◆ TASK GOAL:
Among the records below, which lines contain the string "absolute"? Report them.

Web interface edit records:
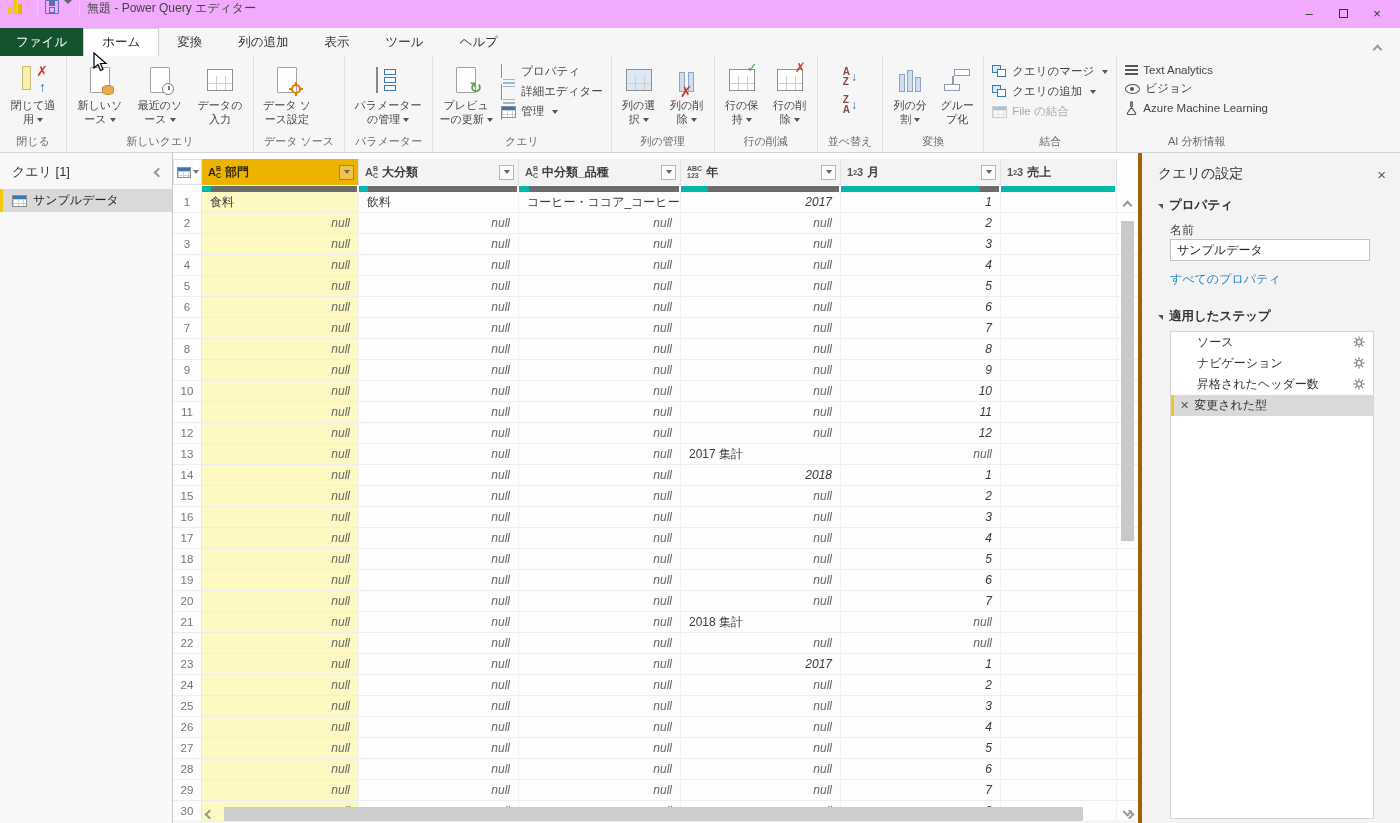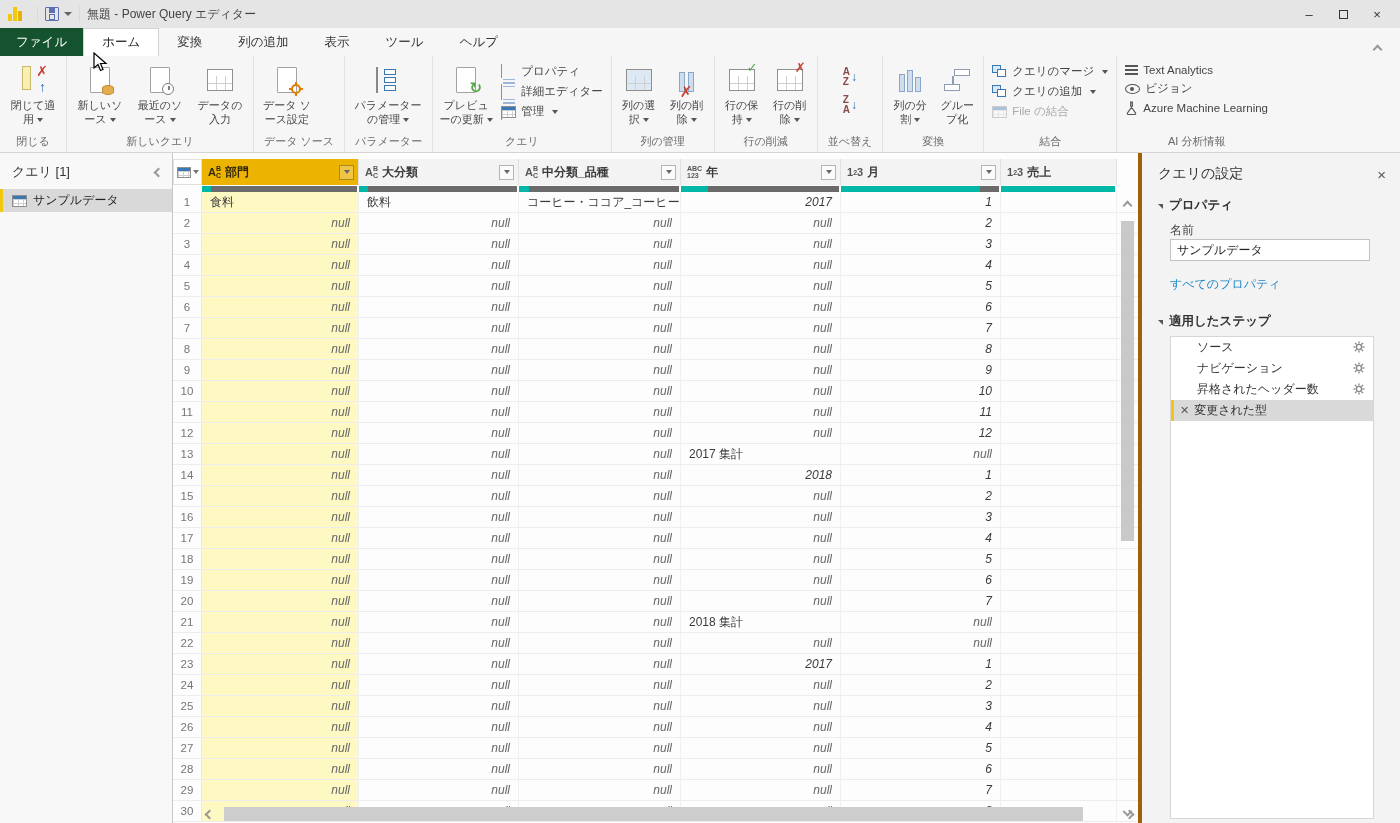--- a/index.html
+++ b/index.html
@@ -1,20 +1,20 @@
 <!DOCTYPE html>
 <html><head>
 <meta charset="utf-8">
 <style>
 *{margin:0;padding:0;box-sizing:border-box;font-family:"Liberation Sans","DejaVu Sans",sans-serif}
 html,body{width:1400px;height:823px;overflow:hidden;background:#fff}
 #app{position:relative;width:1400px;height:823px;background:#fff;color:#333;font-size:12px}
 
 
-.titlebar{height:28px;display:flex;align-items:center;background:#e5e5e5;padding:0 6px;font-size:12px;color:#444}
+.titlebar{height:28px;display:flex;align-items:flex-start;background:#f0abfc;padding:0 6px;font-size:12px;color:#444}
 .pbi-logo{width:16px;height:14px;display:flex;align-items:flex-end;gap:1px;margin:0 6px 0 2px}
 .pbi-logo i{display:block;background:#F2C80F;width:4px}
 .pbi-logo i:nth-child(1){height:7px}.pbi-logo i:nth-child(2){height:14px}.pbi-logo i:nth-child(3){height:10px;background:#E8B109}
 .tb-sep{width:1px;height:16px;background:#d9d9d9;margin:0 7px}
 .save-ic{width:14px;height:14px;border:1.5px solid #5a6fb4;border-radius:1px;position:relative;display:inline-block}
 .save-ic::before{content:"";position:absolute;top:0;left:3px;right:3px;height:5px;background:#5a6fb4}
 .save-ic::after{content:"";position:absolute;bottom:0;left:3px;right:3px;height:4px;border:1px solid #5a6fb4}
 .caret{display:inline-block;width:0;height:0;border-left:4px solid transparent;border-right:4px solid transparent;border-top:4px solid #666;margin-left:5px}
 .win-btns{margin-left:auto;display:flex}
 .win-btn{width:34px;height:26px;display:flex;align-items:center;justify-content:center;color:#333;font-size:13px;cursor:default}
@@ -136,21 +136,21 @@
 
 
 .spanel{width:262px;border-left:4px solid #a16207;background:#f3f3f3;flex:none;display:flex;flex-direction:column;padding:0 0 0 0}
 .spanel-h{display:flex;align-items:center;justify-content:space-between;padding:12px 14px 6px 16px;font-size:14px;color:#333}
 .sclose{color:#555;font-size:15px}
 .ssec{padding:8px 16px 0}
 .ssec-h{display:flex;align-items:center;gap:6px;font-size:12.5px;font-weight:bold;color:#333}
 .tri{width:0;height:0;border-left:5px solid transparent;border-top:5px solid #555;transform:translateY(1px)}
 .slabel{font-size:12px;color:#444;margin:8px 0 0 12px}
 .sinput{width:200px;margin-left:12px;height:22px;border:1px solid #c3c3c3;background:#fff;font-size:12px;padding:0 6px;color:#222}
-.slink{display:block;margin:15px 0 2px 12px;color:#1F84C7;font-size:12px;text-decoration:none}
+.slink{display:block;margin:10px 0 2px 12px;color:#1F84C7;font-size:12px;text-decoration:none}
 .steps-box{margin:6px 10px 0 12px;background:#fff;border:1px solid #d6d6d6;flex:1}
 .step{display:flex;align-items:center;height:21px;padding-left:26px;font-size:12px;color:#333;position:relative}
 .step.selected{background:#d9d9d9;border-left:3px solid #F2C80F;padding-left:6px}
 .step .delx{color:#555;font-size:11px;margin-right:5px}
 .step .gear{position:absolute;right:8px;top:4px}
 
 
 .cursor{position:absolute;left:93px;top:52px;z-index:99;pointer-events:none}
 </style>
 </head>

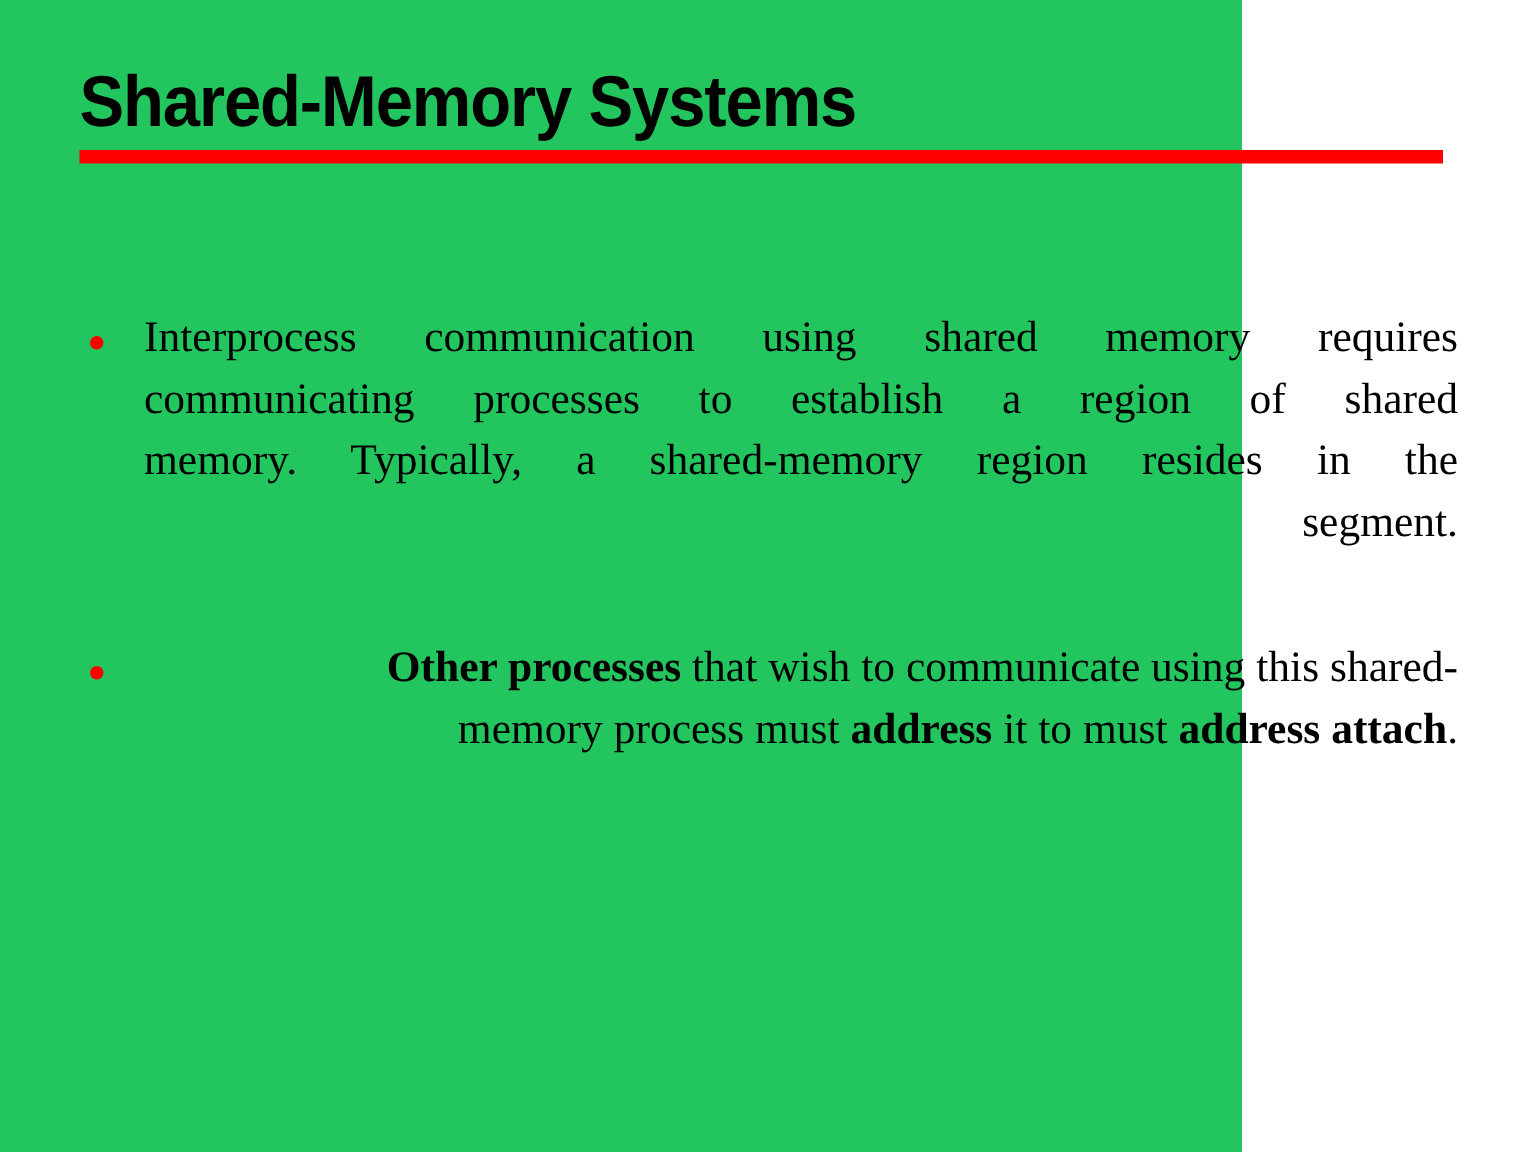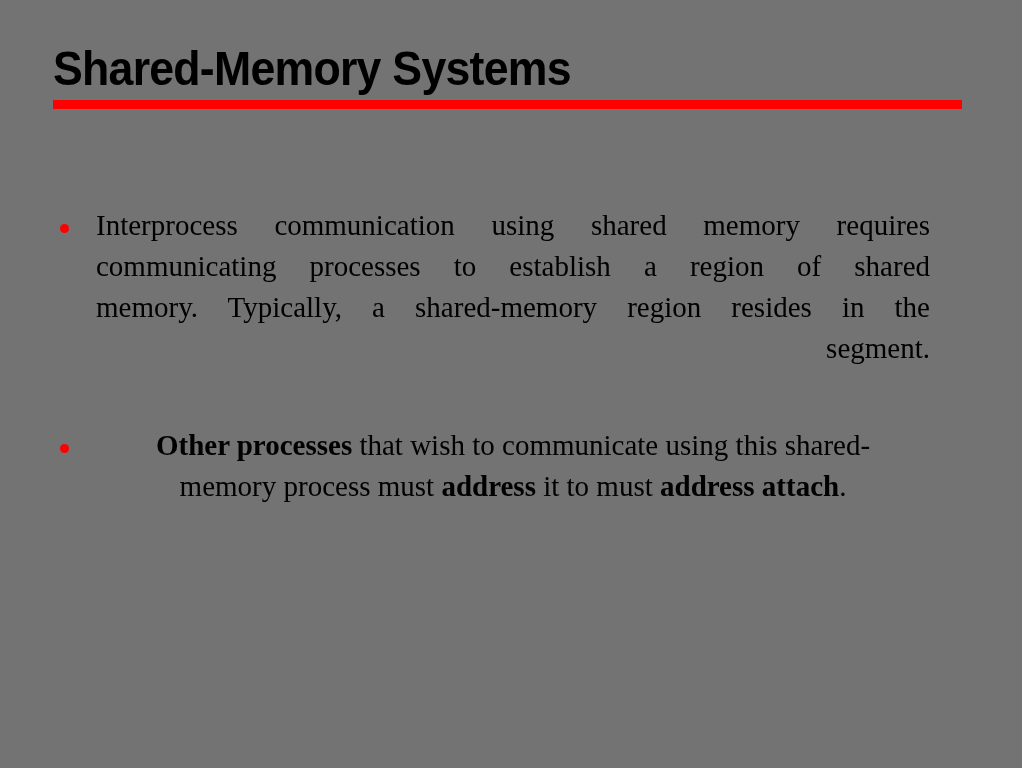--- a/index.html
+++ b/index.html
@@ -8,23 +8,23 @@
   }
   body {
     width: 1024px;
     height: 768px;
     background: #ffffff;
     font-family: "Liberation Serif", "DejaVu Serif", serif;
     overflow: hidden;
   }
   .slide {
     position: relative;
-    width: 1022px;
+    width: 828px;
     height: 768px;
-    background: #737373;
+    background: #22c55e;
   }
 
   
   .title-block {
     position: absolute;
     left: 0;
     top: 0;
     width: 1024px;
   }
   .slide-title {
@@ -55,21 +55,21 @@
   .body-area {
     position: absolute;
     left: 0;
     top: 205px;
     width: 1024px;
   }
   .bullet-row {
     position: relative;
     display: block;
     padding-left: 96px;
-    padding-right: 94px;
+    padding-right: 52px;
   }
   .bullet-row + .bullet-row {
     margin-top: 56px;
   }
   .bullet-marker {
     position: absolute;
     left: 60px;
     top: 19px;
     width: 9px;
     height: 9px;
@@ -96,21 +96,21 @@
     text-align: justify;
     text-align-last: justify;
     white-space: nowrap;
   }
   .bullet-text.justify-all > .last-line {
     display: block;
     text-align: right;
   }
   .bullet-text.two-line > .break-line {
     display: block;
-    text-align: center;
+    text-align: right;
     white-space: nowrap;
   }
 </style>
 </head>
 <body>
 
 <div class="slide">
 
   <div class="title-block">
     <h1 class="slide-title">Shared-Memory Systems</h1>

◆ RESULT OF THE TASK:
 .save-ic::before{content:"";position:absolute;top:0;left:3px;right:3px;height:5px;background:#5a6fb4}
 .save-ic::after{content:"";position:absolute;bottom:0;left:3px;right:3px;height:4px;border:1px solid #5a6fb4}
 .step .gear{position:absolute;right:8px;top:4px}
 .cursor{position:absolute;left:93px;top:52px;z-index:99;pointer-events:none}
     position: absolute;
     position: absolute;
     position: absolute;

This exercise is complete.